Political scientist Emrah Gülsunar also said the scene was no accident.

“All the parties that eagerly took part in the staged photo orchestrated by Erdoğan to show the CHP as isolated and to project his legitimacy are controlled opposition parties,” he wrote on X. “They are no different from the opposition parties in [Russian President Vladimir] Putin’s regime or [Azerbaijani President Ilham] Aliyev’s regime.”

Since a failed coup in 2016 that led to a two-year emergency rule and Turkey’s subsequent shift to an executive presidential system in 2018, Erdoğan has amassed sweeping powers.

Courts have jailed tens of thousands including opposition leaders and ignored rulings from the Constitutional Court and the European Court of Human Rights (ECtHR).

İstanbul mayor and CHP presidential contender Ekrem İmamoğlu was arrested in March 2025. Eleven CHP mayors have been jailed, others sidelined, and some opposition mayors chose to defect to the AKP. Prominent dissidents like Kavala, imprisoned since 2017, and Demirtaş, imprisoned since 2016, remain behind bars despite repeated ECtHR judgments.
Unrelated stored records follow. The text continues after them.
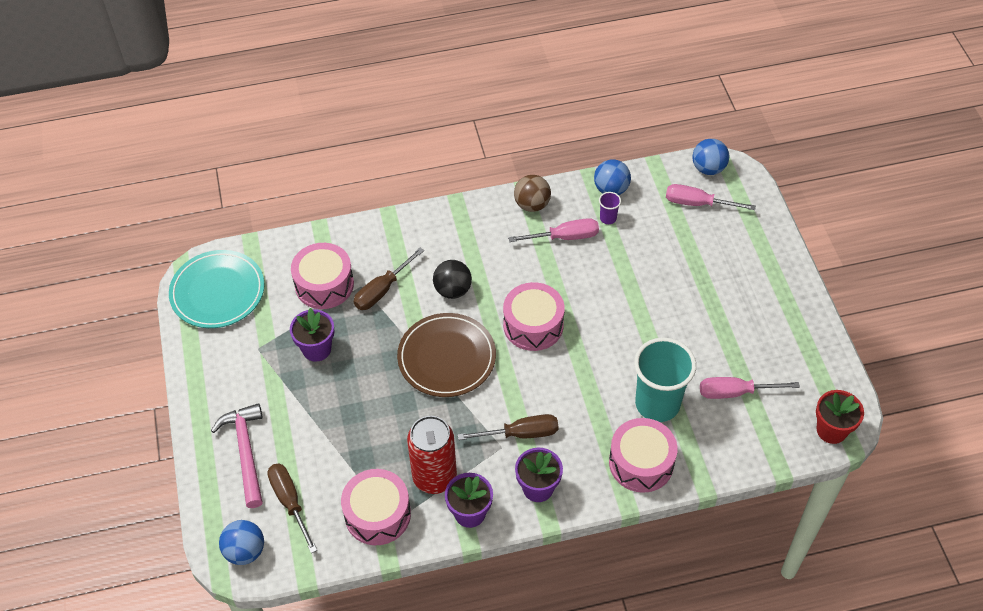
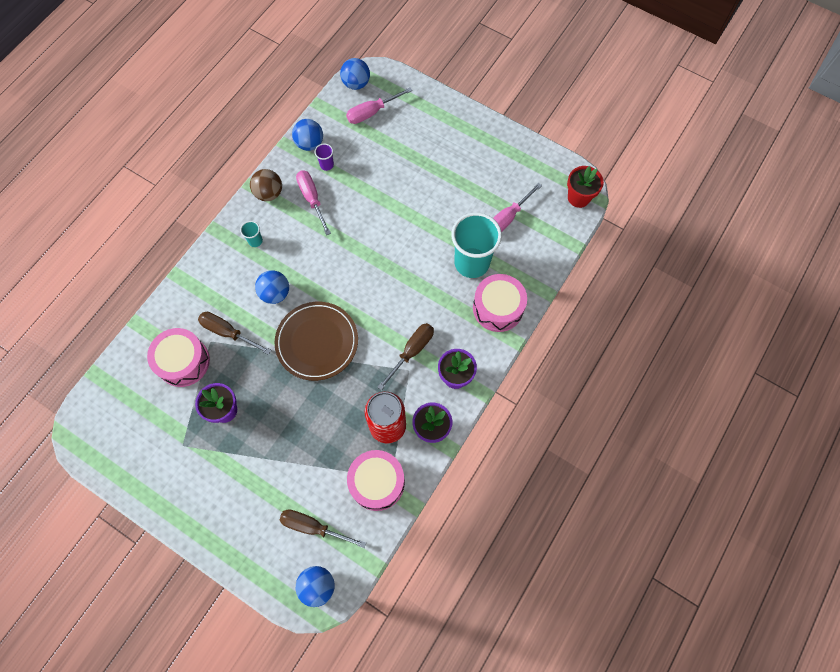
camera: 45 degrees left, 15 degrees up
turquoise plate [169,250,265,328] -> none
pink hammer [211,403,263,508] -> none
brown screwdriver [354,248,424,310] -> brown screwdriver turned 120 degrees clockwise [198,312,271,355]
black ball [433,260,472,299] -> blue ball [255,270,289,304]
pink drum [503,282,565,351] -> none
pink screwdriver [508,218,599,242] -> pink screwdriver turned 60 degrees counterclockwise [296,170,331,235]
none -> turquoise cup [240,221,263,247]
Since last October, the government has pursued a two-track strategy of intensifying its crackdown on the CHP while courting the DEM Party and breakaway AKP factions as “acceptable opposition.”

Bahçeli’s 2024 handshake with DEM Party deputies marked the start for later meetings with imprisoned Kurdistan Workers’ Party (PKK) leader Abdullah Öcalan, a cease-fire declaration by the Kurdish militants and even a symbolic weapons-burning ceremony. But while this “peace track” has generated headlines, jailed Kurdish politicians remain in prison and dismissed DEM Party mayors have not been reinstated.

For critics, the scene of opposition leaders posing with polite smiles next to Erdoğan stood in sharp contrast to the reality that many opposition politicians remain in prison.